> _What to do_
Continue the article on how spinal cord neurons carry itch signals to the brain, starting after its final sentence.

> _Page text_
New research is looking into how our bodies sense and transmit itchiness to the brain.
Light touches play an important role in our daily lives. Between cuddling, picking up fragile objects, and performing tasks that require precision, we use the sensation to guide many of our activities. It’s also an essential part of the body’s defense system, telling us, among others, if we’re covered in biting insects such as ticks or mosquitoes — via that oh-so-pleasant sensation of itchiness.
Creepy crawlies
“The takeaway is that this mechanical itch sensation is distinct from other forms of touch and it has this specialized pathway within the spinal cord,” says Salk Institute Professor Martyn Goulding, senior author of the new study.
The team looked at how neurons in the spinal cord carry these itchy signals to the brain. They hope that the findings will help lead to new drugs to treat chronic itch, which occurs in such conditions as eczema, diabetes, and even some types of cancer.
Goulding and his colleagues had previously found a set of inhibitory neurons in the spinal cord that keep the itchiness pathway locked down most of the time. Inhibitory neurons act as brakes on neural circuits, dampening their activity. Without these neurons — which produce the neurotransmitter neuropeptide Y (NPY) — the pathway is constantly active, causing chronic itching.
What the team wanted to find out know was how the signal encoding this sensation is transmitted to the brain, making us feel the itch. One of the team’s hypotheses was that when NPY inhibitory neurons are missing, the nerve bundles in the spinal cord that transmit light touch get stuck on the “on” setting — which creates a self-amplifying loop. The team identified a population of such (excitatory) neurons in the spinal cord that express the receptor for NPY, the so-called Y1 spinal neurons
To test if these were indeed behind the self-amplifying loop of itchiness, the team selectively removed the NPY “brake” and Y1 “accelerator” neurons in mice to see the effects.

> _Record excerpts_
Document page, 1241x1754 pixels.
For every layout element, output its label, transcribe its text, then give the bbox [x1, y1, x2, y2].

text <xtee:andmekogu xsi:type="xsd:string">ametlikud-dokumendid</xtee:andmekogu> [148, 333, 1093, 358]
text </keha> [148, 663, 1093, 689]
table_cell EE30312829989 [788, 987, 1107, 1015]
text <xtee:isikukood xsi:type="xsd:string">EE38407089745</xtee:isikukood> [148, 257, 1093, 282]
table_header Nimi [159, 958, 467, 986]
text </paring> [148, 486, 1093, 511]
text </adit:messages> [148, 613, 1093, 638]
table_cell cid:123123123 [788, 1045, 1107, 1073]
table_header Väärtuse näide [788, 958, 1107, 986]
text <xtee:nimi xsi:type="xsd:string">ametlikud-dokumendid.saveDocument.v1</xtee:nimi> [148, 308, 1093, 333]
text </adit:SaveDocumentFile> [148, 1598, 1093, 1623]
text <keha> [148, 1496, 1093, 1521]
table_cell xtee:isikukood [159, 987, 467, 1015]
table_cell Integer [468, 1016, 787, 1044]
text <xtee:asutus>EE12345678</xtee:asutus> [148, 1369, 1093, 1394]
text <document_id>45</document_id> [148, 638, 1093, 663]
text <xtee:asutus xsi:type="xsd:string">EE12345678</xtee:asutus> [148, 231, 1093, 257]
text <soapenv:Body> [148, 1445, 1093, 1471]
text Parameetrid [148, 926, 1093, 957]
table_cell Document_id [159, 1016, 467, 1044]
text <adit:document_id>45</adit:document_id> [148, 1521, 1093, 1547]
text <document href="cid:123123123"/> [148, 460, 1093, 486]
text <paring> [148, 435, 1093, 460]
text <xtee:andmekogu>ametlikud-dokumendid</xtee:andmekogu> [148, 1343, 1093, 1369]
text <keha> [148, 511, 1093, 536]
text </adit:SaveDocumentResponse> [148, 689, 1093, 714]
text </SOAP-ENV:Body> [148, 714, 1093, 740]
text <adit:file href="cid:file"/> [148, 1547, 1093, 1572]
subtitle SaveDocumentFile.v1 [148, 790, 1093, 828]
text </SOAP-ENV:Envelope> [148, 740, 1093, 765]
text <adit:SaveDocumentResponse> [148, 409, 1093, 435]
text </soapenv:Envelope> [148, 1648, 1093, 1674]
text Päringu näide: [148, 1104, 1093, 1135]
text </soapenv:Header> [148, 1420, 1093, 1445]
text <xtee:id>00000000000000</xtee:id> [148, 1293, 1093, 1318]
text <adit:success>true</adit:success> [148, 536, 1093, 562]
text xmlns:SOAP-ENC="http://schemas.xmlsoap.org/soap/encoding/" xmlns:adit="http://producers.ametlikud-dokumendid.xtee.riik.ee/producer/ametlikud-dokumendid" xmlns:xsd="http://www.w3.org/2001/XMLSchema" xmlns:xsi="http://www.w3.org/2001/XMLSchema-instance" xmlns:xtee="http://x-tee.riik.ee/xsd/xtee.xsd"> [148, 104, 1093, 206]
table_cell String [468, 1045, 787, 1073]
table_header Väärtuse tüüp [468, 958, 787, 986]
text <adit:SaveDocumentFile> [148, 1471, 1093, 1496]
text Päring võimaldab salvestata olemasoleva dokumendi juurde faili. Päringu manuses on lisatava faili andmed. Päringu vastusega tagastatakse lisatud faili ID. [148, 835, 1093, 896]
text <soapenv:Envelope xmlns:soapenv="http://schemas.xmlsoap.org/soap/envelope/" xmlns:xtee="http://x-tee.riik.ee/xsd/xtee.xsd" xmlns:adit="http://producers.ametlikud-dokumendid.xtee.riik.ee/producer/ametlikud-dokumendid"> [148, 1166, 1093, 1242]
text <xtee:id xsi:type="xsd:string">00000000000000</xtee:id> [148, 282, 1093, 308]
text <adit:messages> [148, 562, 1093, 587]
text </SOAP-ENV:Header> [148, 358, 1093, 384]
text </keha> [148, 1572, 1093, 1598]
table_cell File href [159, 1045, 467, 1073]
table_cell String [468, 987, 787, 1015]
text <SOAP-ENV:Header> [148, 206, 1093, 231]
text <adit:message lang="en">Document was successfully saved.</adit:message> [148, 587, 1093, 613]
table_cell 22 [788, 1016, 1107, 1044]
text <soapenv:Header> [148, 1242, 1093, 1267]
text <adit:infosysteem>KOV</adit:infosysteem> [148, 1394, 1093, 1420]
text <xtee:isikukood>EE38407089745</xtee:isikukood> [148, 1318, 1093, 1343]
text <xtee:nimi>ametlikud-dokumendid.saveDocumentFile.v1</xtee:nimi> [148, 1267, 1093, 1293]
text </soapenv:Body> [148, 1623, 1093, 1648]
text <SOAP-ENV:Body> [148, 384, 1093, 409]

> _Exercise response_
Without Y1 neurons, they report, the mice didn’t scratch, not even in response to light-touch stimuli that normally make them scratch. When the team gave them drugs to activate the Y1 neurons, the mice scratched spontaneously even in the absence of any touch stimuli. The team was then able to link NPY neurotransmitter levels to Y1 neuron excitability — showing that NPY controls our sensitivity to light touch. The findings are also supported by other research which found that people with psoriasis have lower than average levels of NPY.
While the study shows how itchy signals go through the spinal cord, more research is needed to understand the full pathway. There are other neurons that likely mediate its transmission and final response in the brain, the team explains.
“By working out mechanisms by which mechanical itch is signaled under normal circumstances, we might then be able to address what happens in chronic itch,” says David Acton, a postdoctoral fellow in the Goulding lab and the study’s first author.
The paper “Spinal Neuropeptide Y1 Receptor-Expressing Neurons Form an Essential Excitatory Pathway for Mechanical Itch” has been published in the journal Cell Reports.